One day Parvin was toiling to meet the fast-fashion demands of European capitals, the next she was among hundreds of thousands of Bangladeshi clothes workers made instantly jobless as the coronavirus pandemic struck.
Big-name international brands have cancelled billions of dollars in orders because of the pandemic, decimating Bangladesh’s most important export industry and hurting in particular rural woman who dominate the workforce.
Parvin, a 28-year-old seamstress, joined thousands of workers queueing to collect final wages from tables of banknotes set up at the Al Muslim factory, one of the biggest in the country that supplies some of the world’s most famous labels.
The workers waited in long lines, each one metre apart in a bid to keep up social distancing, and the anxiety built as the towers of bank notes went down.

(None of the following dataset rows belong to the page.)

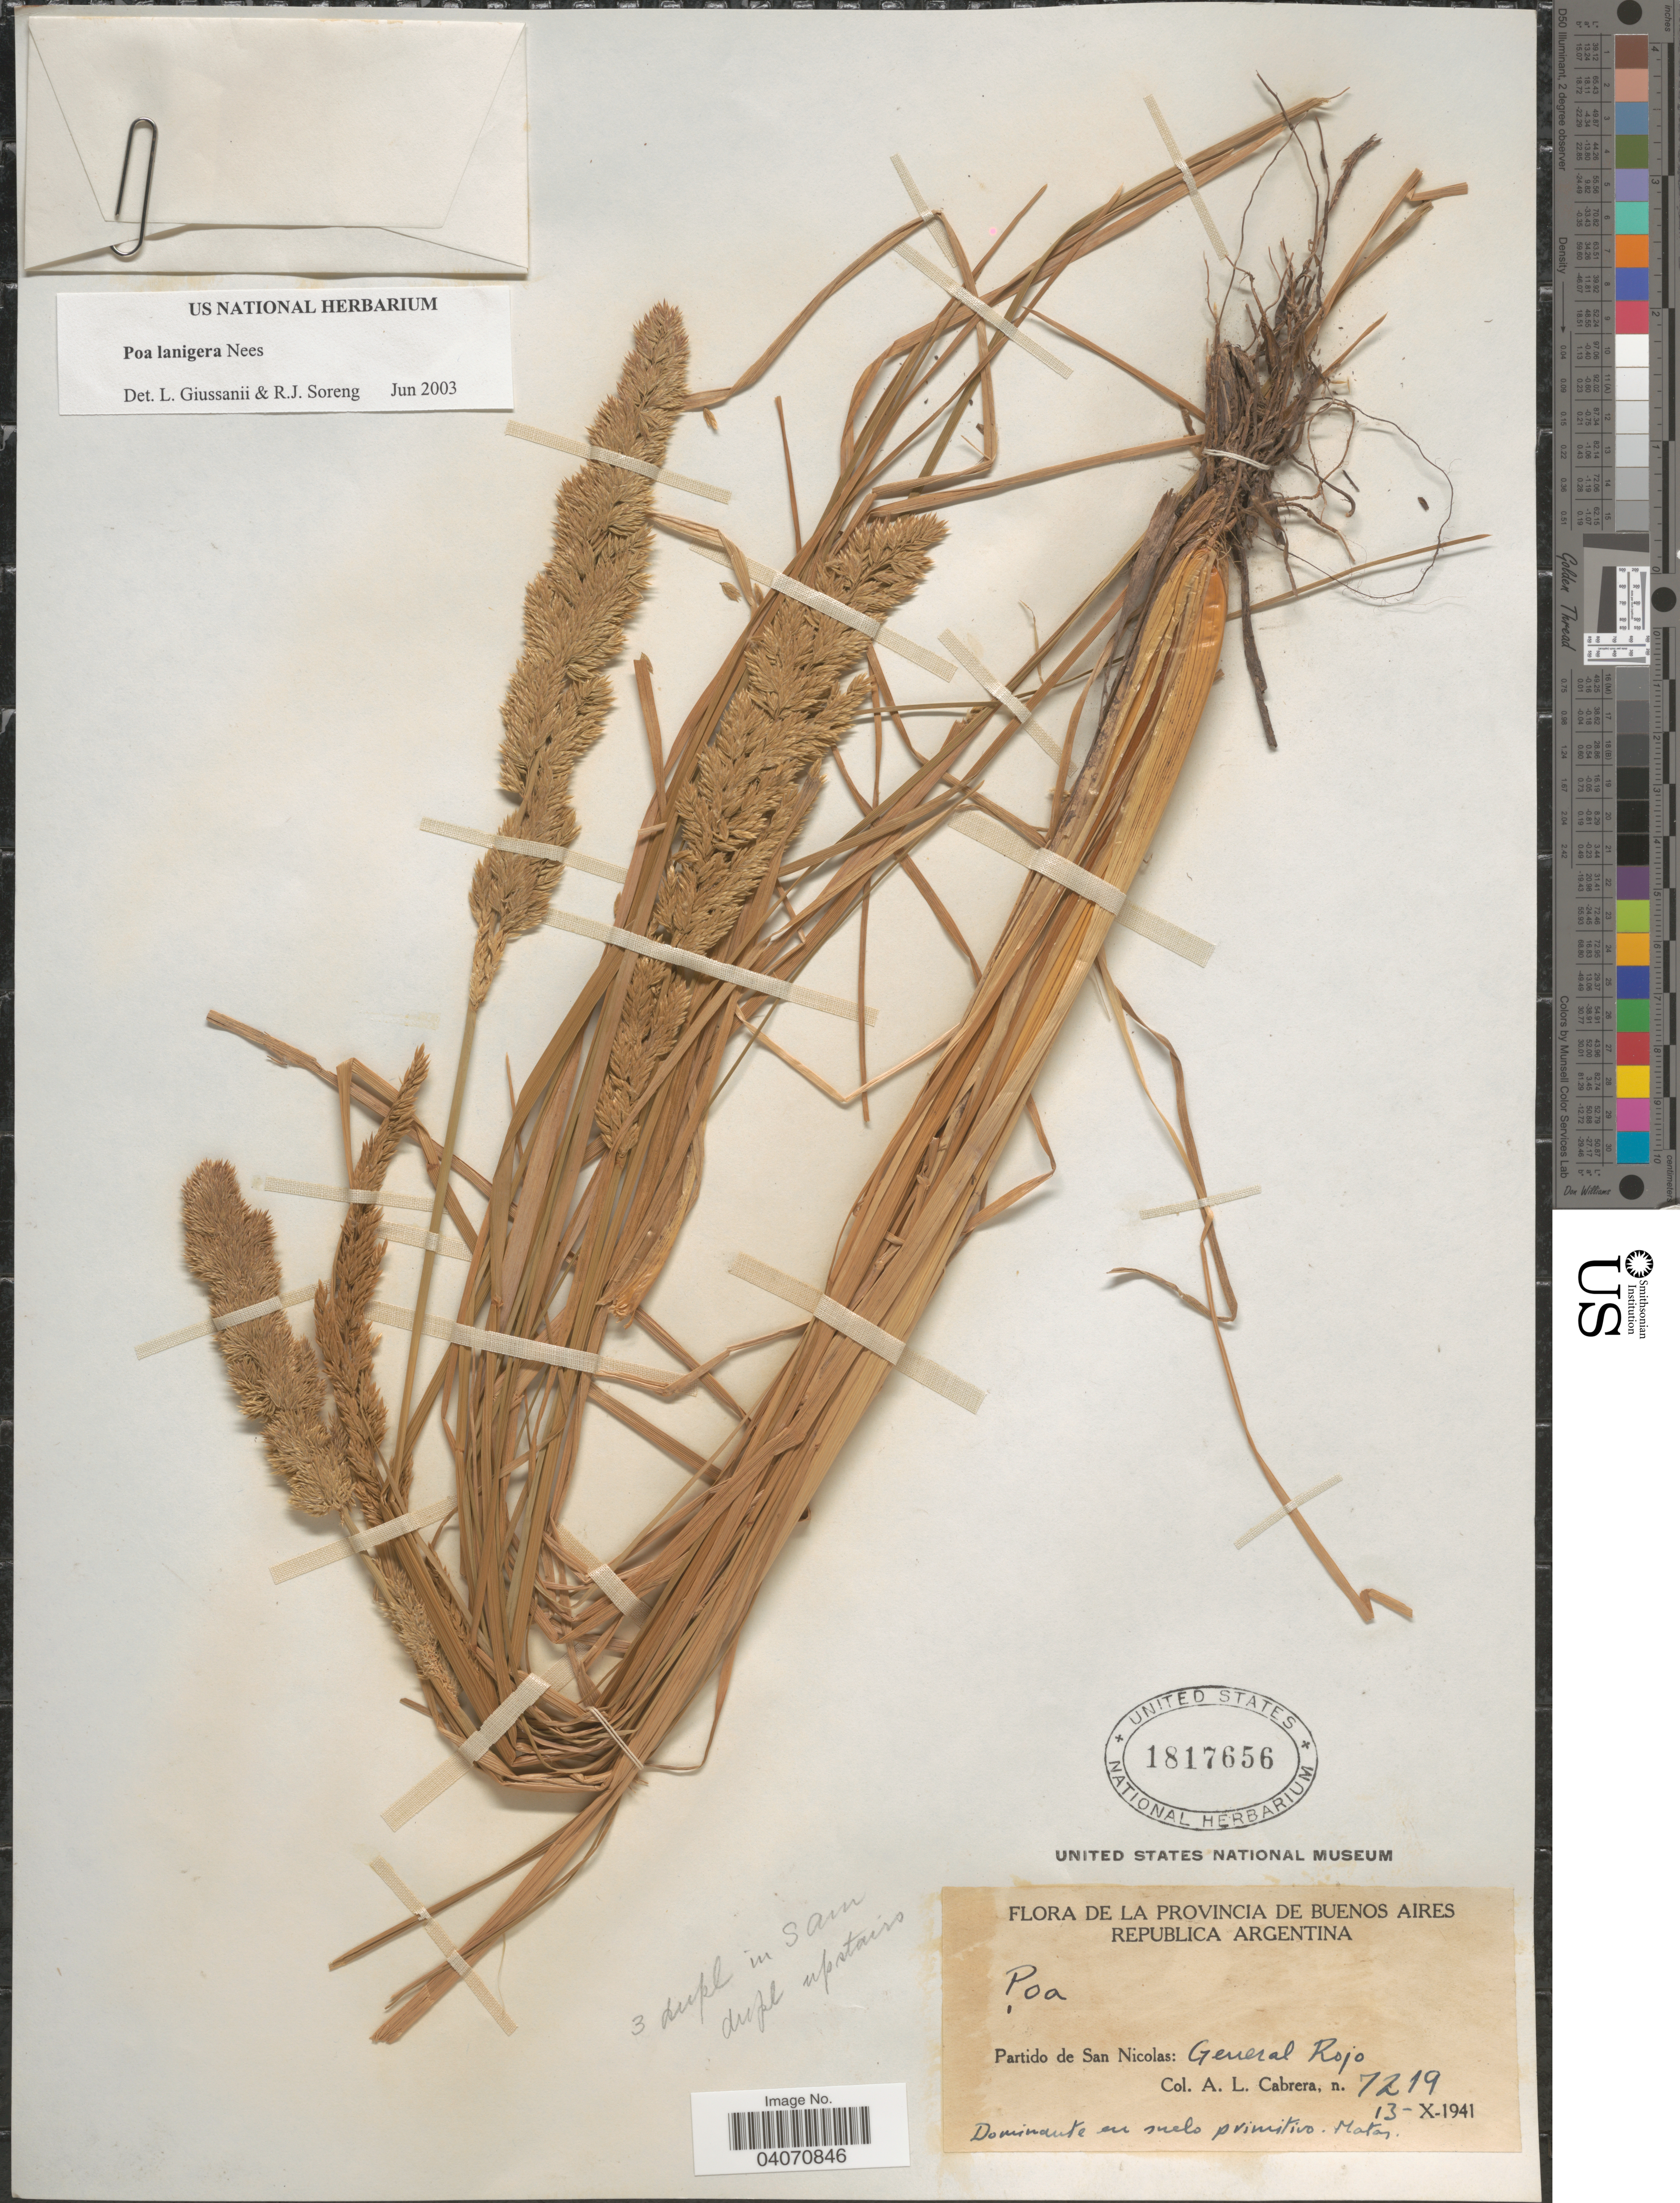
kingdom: Plantae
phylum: Tracheophyta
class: Liliopsida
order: Poales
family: Poaceae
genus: Poa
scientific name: Poa lanigera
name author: Nees in Mart.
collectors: A. L. Cabrera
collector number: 7219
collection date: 1941-10-13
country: Argentina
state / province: Buenos Aires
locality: Partido de San Nicolas: General Rojo.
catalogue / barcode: US 1817656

“We don’t know when it will reopen,” said Parvin, who collected her salary for March just before the giant complex closed its doors.
She has no other means to support her family going forward, and described her situation as a “catastrophe”.
“Many factories have already closed. My husband is jobless.”
Making the shirts, pullovers, bras and socks for stores in wealther nations is the foundation of Bangladesh’s impoverished economy.
It accounts for 80 percent of the South Asian nation’s $40 billion of annual exports and has played a vital role in its growth of the past two decades.
More than four million people, mainly women from poor rural villages, are employed in the sector.
But the industry has a reputation for running sweatshops, with workers toiling in unsafe factories without labour protections or a social safety net.
The 2013 Rana Plaza diaster, when the collapse of the garment complex claimed the lives of 1,130 lives, exposed appalling safety conditions in Bangladeshi factories.
Now, with international brands walking away and a government lockdown stopped people in Bangladesh travelling, laid-off workers are complaining of being dumped without any help.
Thousands of workers — some of whom had earnt just $100 a month — have staged multiple demonstrations over the past week complaining that factories have not paid them.